From Wikipedia "The Landing Vehicle Tracked (LVT) was a class of amphibious vehicles introduced by the United States Navy, Marine Corps and Army during World War II. Originally intended solely as cargo carriers for ship to shore operations, they rapidly evolved into assault troop and fire support vehicles as well. The types were all widely known as amphtrack, amtrak, amtrac etc., a portmanteau of amphibious tractor.
The LVT had its origins in a civilian rescue vehicle called the Alligator. Developed by Donald Roebling in 1935, the Alligator was intended to operate in swampy areas, inaccessible to both traditional cars and boats. Two years later, Roebling built a redesigned vehicle with greatly improved water speed. The United States Marine Corps, which had been developing amphibious warfare doctrine based on the ideas of Lt. Col. Earl Hancock "Pete" Ellis and others, became interested in the machine after learning about it through an article in Life magazine and convinced Roebling to design a more seaworthy model for military use. After more improvements, made difficult by Roebling's lack of blueprints for the initial designs, to meet requirements of the Navy, the vehicle was adopted as Landing Vehicle Tracked, or LVT.

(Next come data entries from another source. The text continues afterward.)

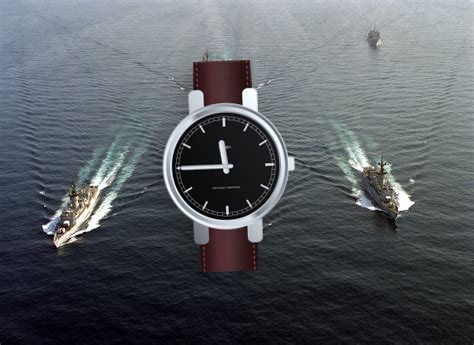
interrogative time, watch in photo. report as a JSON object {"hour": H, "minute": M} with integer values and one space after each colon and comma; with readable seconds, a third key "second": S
{"hour": 11, "minute": 45}
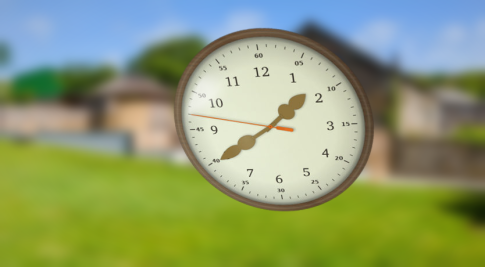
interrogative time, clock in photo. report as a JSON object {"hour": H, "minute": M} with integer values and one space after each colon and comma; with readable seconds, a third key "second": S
{"hour": 1, "minute": 39, "second": 47}
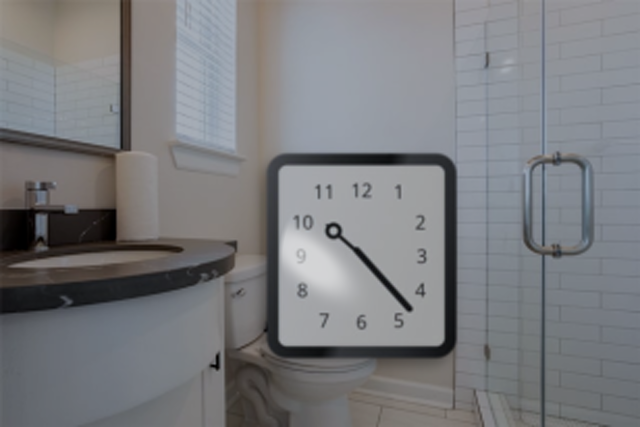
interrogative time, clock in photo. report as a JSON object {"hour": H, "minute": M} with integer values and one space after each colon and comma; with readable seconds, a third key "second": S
{"hour": 10, "minute": 23}
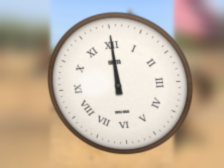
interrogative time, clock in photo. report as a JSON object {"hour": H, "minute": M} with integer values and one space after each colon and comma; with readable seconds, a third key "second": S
{"hour": 12, "minute": 0}
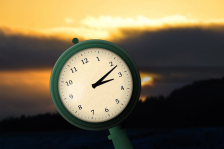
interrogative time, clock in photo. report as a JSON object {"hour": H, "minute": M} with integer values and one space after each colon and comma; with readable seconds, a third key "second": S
{"hour": 3, "minute": 12}
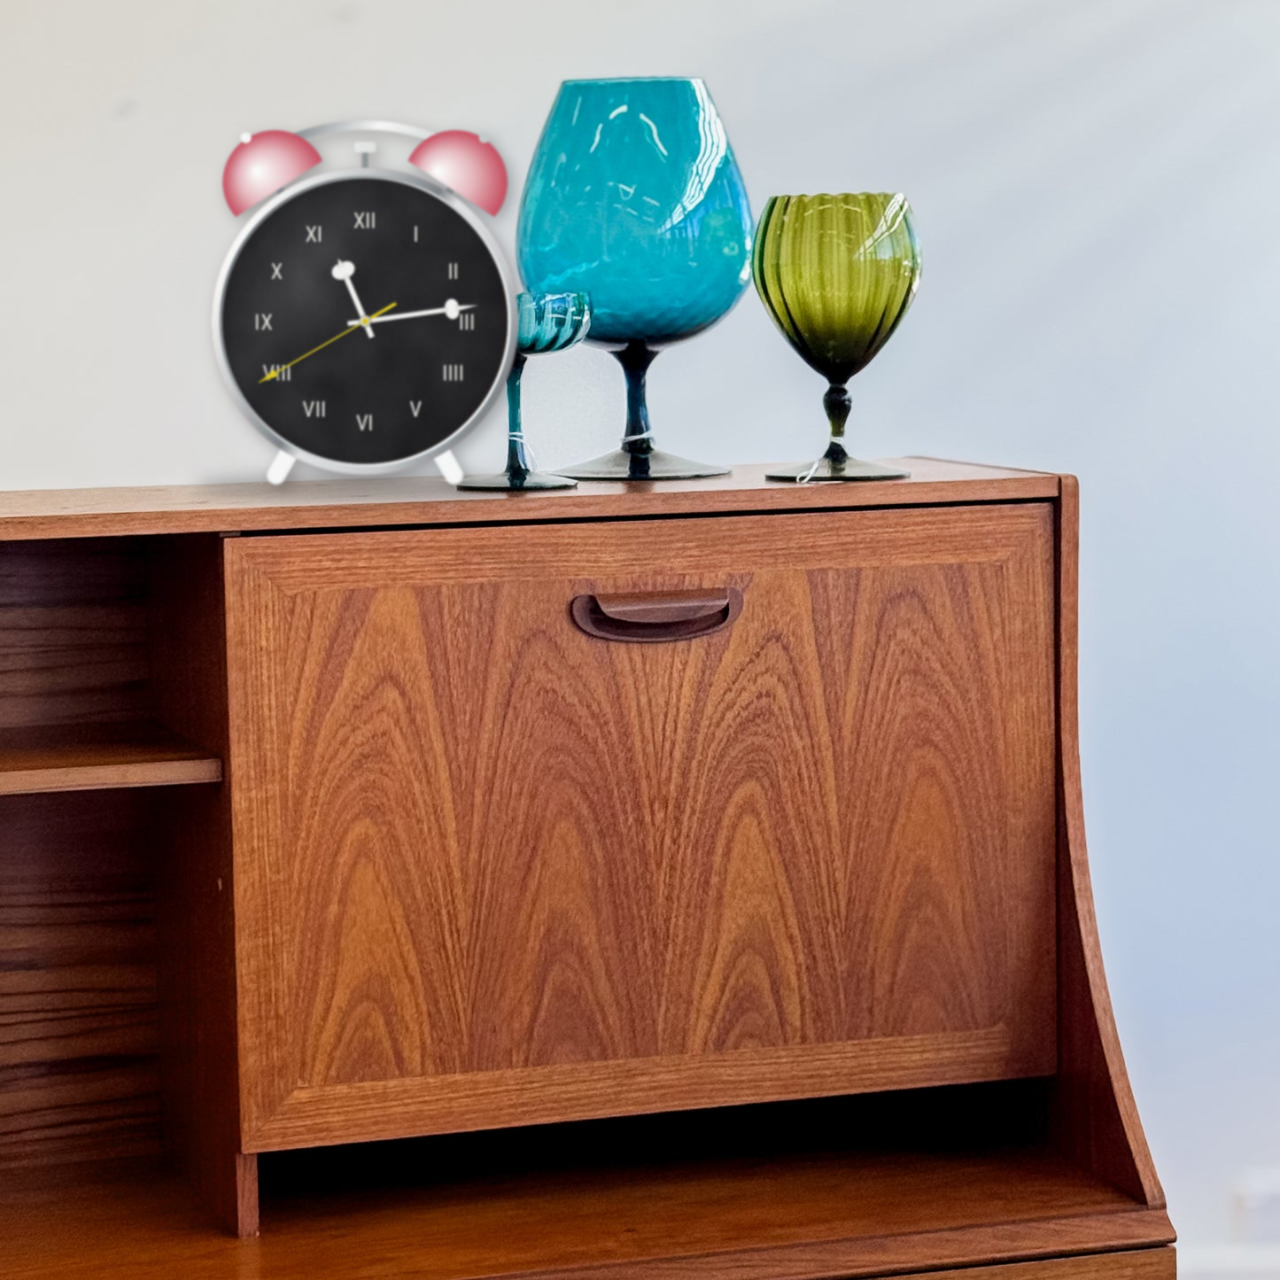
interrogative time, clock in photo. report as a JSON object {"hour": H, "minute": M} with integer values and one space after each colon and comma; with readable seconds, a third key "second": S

The contract to build the first 200 LVTs was awarded to the Food Machinery Corporation (FMC), a manufacturer of insecticide spray pumps and other farm equipment which built some parts for the Alligators, the initial 200 LVTs were built at FMC's Dunedin, Florida factory, where most of the improvement work had been done as well. Eventually the company became a prominent defense contractor, United Defense (now part of BAE Systems Land and Armaments). During the War LVT production was expanded by FMC and the Navy to four factories, including the initial facility in Dunedin, Florida; the new facilities were located in Lakeland, Florida, Riverside, California, and San Jose, California. Roebling Construction would get the lucrative construction contract for the Lakeland factory, this being the sum total of Roebling's profit from his Invention, as the quite patriotic Roebling refused to accept any direct royalties or commissions from the government, seeing it as his personal duty in support of the war effort.

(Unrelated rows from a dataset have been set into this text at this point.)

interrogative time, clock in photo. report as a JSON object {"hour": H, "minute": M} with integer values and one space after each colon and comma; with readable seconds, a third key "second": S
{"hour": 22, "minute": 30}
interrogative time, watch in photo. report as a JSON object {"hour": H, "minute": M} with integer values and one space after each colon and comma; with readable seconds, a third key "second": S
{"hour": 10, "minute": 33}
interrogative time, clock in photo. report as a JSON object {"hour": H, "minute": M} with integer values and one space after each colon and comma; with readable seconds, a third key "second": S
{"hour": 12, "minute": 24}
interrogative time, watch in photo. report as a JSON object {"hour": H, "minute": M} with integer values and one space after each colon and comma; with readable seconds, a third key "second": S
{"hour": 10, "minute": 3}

The LVT 1 could carry 18 fully equipped men or 4,500 pounds (2,041 kg) of cargo. Originally intended to carry replenishments from ships ashore, they lacked armor protection and their tracks and suspension were unreliable when used on hard terrain. However, the Marines soon recognized the potential of the LVT as an assault vehicle. Armored versions were introduced as well as fire support versions, dubbed Amtanks, which were fitted with turrets from Stuart series light tanks (LVT(A)-1) and Howitzer Motor Carriage M8s (LVT(A)-4). Among other upgrades were a new powerpack, also borrowed from the Stuarts, and a torsilastic suspension which significantly improved performance on land.

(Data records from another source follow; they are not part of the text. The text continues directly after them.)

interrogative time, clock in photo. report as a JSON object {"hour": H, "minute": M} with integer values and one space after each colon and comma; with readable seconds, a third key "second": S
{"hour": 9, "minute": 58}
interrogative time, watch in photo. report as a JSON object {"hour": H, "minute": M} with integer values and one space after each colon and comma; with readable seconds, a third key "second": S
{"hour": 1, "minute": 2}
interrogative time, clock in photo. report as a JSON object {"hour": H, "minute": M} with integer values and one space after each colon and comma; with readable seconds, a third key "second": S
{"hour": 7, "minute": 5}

Production continued throughout the war, resulting in 18,621 LVTs delivered. In late 1940s a series of prototypes were built and tested, but none reached production stage due to lack of funding. Realizing that acquisition of new vehicles was unlikely, the Marines modernized some of the LVT-3s and LVT(A)-5s and kept them in service until late 1950s.
- LVT(A)-5 (1945)
- LVT(A)-5 with powered turret and a gyrostabilizer for the howitzer. Some were upgraded in late 1940s by changing armor configuration. 269 units produced.